_Texte fourni_:
══════

La lecture insistante
L’écrivain et traducteur Vincent Broqua répond aux questions posées par Sylvie Gouttebaron, directrice de la Mel 

Si nous parlons "d'insistance", pour la lecture (terme que j'emprunte à Heinz Wismann, développé avec Jean Bollack), qu'est-ce que cela évoque pour toi (prenons "toi", d'abord en tant que traducteur).

Je commence par insister sur la lecture publique. En ce moment, mon travail de recherche universitaire et de création (les deux entretiennent des rapports étroitement sexués) est consacré en grande partie à une série de questions : comment la traduction se lit-elle en public ? que se passe-t-il lorsqu’une traduction est dite en public ? (comme cela affecte-t-il le texte de départ, dans l’autre langue ? / comment cela affecte-t-il le poète de l’autre langue ?) Qu’est-ce que le corps du traducteur ? Comment traduit-on la performance et comment performe-t-on la traduction ? – lire la traduction en public est une façon de jouer la traduction, de la risquer, de se risquer à la dire, de risquer son corps, lui qui ne demandait pas à être vu et entendu – on s’aperçoit parfois qu’une traduction s’effondre complètement au moment de la performer (pour reprendre ce terme désormais courant en français). On est là, on lit, et tout est dépeuplé [froncement des sourcils]. Comme dit une amie : « ach ! ». Ces questions qui me passionnent parce qu’elles disent un état actuel de la poésie et du texte au contact de la traduction, est mon insistance : insistance du traducteur à traduire, insistance du traducteur à être un complice (parfois réticent ou malgré lui) de la « performance » ; même si la lecture de la traduction est parfois détimbrée, elle est toujours particulièrement vive. Elle crée un objet insistant – je me souviens, par exemple, d’une lecture pendant laquelle Juliette Valéry traduisait le bouillonnant Charles Bernstein, leur style de lecture ne pouvait être plus différent et, pourtant, l’objet créé était d’une rare intensité. (On peut écouter et voir cette lecture dans le coffret #1 de DVD de Double Change publié par Abigail Lang et Dominique Pasqualini aux Presses du Réel).

══════

_Extrait des données_:
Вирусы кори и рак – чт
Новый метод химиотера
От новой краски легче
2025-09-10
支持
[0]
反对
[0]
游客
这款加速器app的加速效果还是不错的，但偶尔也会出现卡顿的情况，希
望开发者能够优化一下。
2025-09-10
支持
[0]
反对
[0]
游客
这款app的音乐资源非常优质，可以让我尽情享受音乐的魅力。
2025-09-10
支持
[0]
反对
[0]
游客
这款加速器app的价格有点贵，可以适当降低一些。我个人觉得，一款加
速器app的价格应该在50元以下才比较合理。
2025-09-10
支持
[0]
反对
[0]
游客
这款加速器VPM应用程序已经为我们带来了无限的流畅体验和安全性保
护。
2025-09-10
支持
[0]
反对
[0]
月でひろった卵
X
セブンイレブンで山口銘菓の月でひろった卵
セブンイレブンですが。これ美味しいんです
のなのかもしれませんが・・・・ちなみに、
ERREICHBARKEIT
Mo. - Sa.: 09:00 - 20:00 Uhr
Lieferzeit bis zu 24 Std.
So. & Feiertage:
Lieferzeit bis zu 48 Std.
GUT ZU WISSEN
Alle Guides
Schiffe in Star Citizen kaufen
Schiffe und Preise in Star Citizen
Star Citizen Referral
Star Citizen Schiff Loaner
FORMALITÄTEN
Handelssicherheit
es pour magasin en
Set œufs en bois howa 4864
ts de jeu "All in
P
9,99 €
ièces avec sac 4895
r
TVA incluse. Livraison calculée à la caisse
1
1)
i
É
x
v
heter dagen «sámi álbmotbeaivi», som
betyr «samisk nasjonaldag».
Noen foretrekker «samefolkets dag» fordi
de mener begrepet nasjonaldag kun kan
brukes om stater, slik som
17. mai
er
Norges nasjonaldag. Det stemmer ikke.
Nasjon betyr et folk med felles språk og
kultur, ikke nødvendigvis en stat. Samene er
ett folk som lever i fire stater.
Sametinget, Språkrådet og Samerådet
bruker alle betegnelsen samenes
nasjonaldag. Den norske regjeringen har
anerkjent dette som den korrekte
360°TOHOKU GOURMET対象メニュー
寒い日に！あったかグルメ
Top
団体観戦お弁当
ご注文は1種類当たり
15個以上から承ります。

══════

_Questions_:
a – D'après le texte fourni, qui traduisait Charles Bernstein lors de la lecture dont se souvient Vincent Broqua ?
b – Reproduisez fidèlement le passage du texte fourni qui commence aux mots "La lecture insistante" et s'arrête après les mots "tant que traducteur).".

_Réponses aux exercices_:
a – Juliette Valéry.

b –
La lecture insistante
L’écrivain et traducteur Vincent Broqua répond aux questions posées par Sylvie Gouttebaron, directrice de la Mel 

Si nous parlons "d'insistance", pour la lecture (terme que j'emprunte à Heinz Wismann, développé avec Jean Bollack), qu'est-ce que cela évoque pour toi (prenons "toi", d'abord en tant que traducteur).